I had my doubts. Picking dogs out of a wish book puts common sense at a disadvantage to the eye, and the wife was already evincing an ominous pre-determination to buy: “Isn’t she adorable? You do think she’s adorable, don’t you? I can’t wait to meet her.” Oh boy.
We were greeted by a flinty woman named Royce who had a very precise choreography for the supplicants who came to meet her rescue dogs. We waited in the front yard. Trixie was brought out to sniff our shoes, circle us a few times and lead us to the back yard, where her leash was removed so she could get down to business, which was cracking open a big can of tail-thumping adorability.
Emotional blackmail in action
Royce didn’t suffer foolishness from dog-indulging adoptees like myself, who unwisely asked her if she had a tennis ball I could throw.
“Never play fetch with a dog. It increases their prey drive.”
I learned other things. Like I was wrong to let dogs on the furniture and never on the bed. I wonder what she would think if she knew Woody not only slept on the bed but on top of me, his head resting on my thigh, queefing contentedly.

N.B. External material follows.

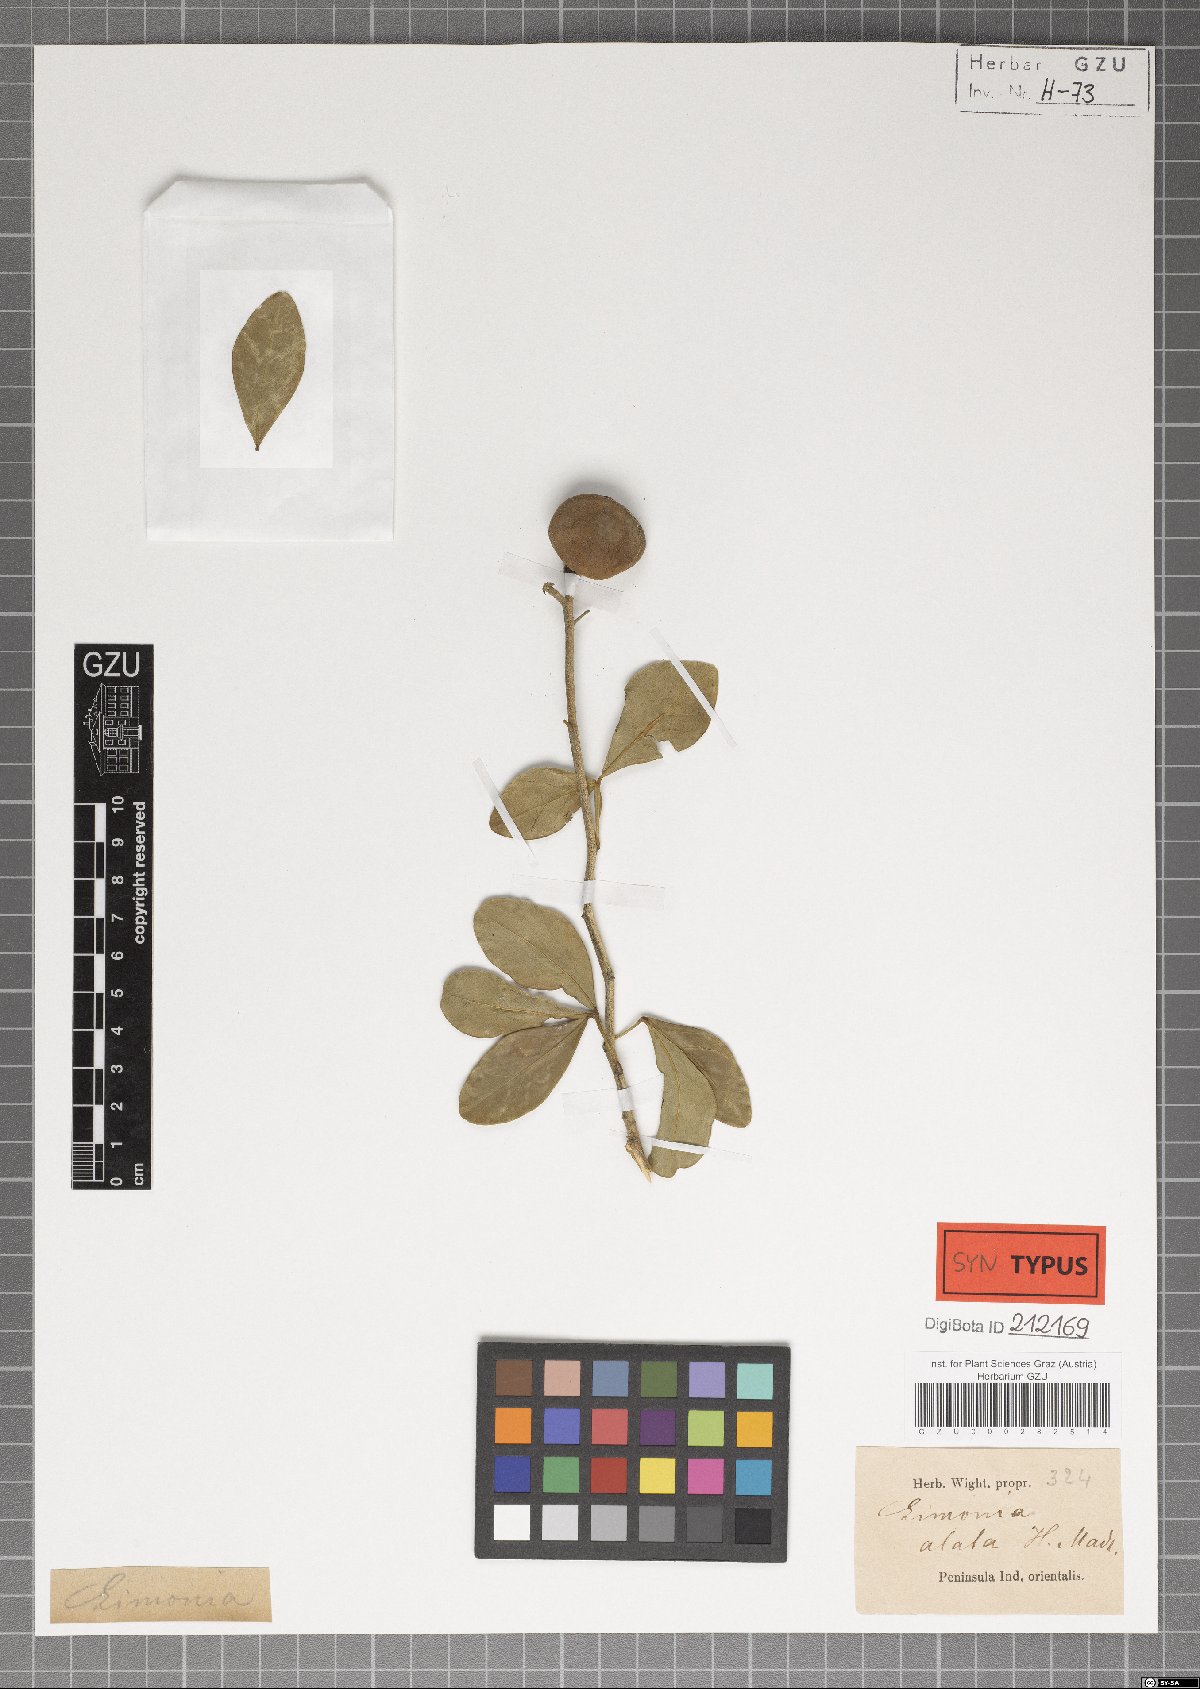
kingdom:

Trixie came from the South LA shelter and had the scar tissue to prove it, but the time she had spent at Royce’s house was put to good use. She exhibited none of the zombie-ified, stressed-out behavior we saw at Best Friends. She had obedience skills. Which raised another issue: How different those dogs might be if they had a month in foster care. How many would be charming me into submission at this very moment? Is it fair to assess a dog in those conditions? Need a dog be charming at all? Character is revealed in time. Who’s to say how one will pan out as opposed to another? How do you choose? Do you take the first dog who seems like she doesn’t have problems? Do you take the one with the silky coat or the one with the patch over the eye? Do you keep kicking the tires from shelter to shelter? Should one look a gift dog in the mouth?
Mrs. U was giving me pleading looks. “Darling, she wiggled toward us, and she gets along with cats. A bird in hand…”
I was defenseless. I was a man with no good reason to say no.
We ordered a 42-inch crate and several hundred dollars worth of toys and specialty food the minute we got home. Happy Mother’s Day.
The person who lives in the casita recycles scrap. The person who lives in the trailer works at Wal-Mart. There are six rabbit-warren encampments burrowed within the sunflowers. I have no idea who lives there or where they go during the day.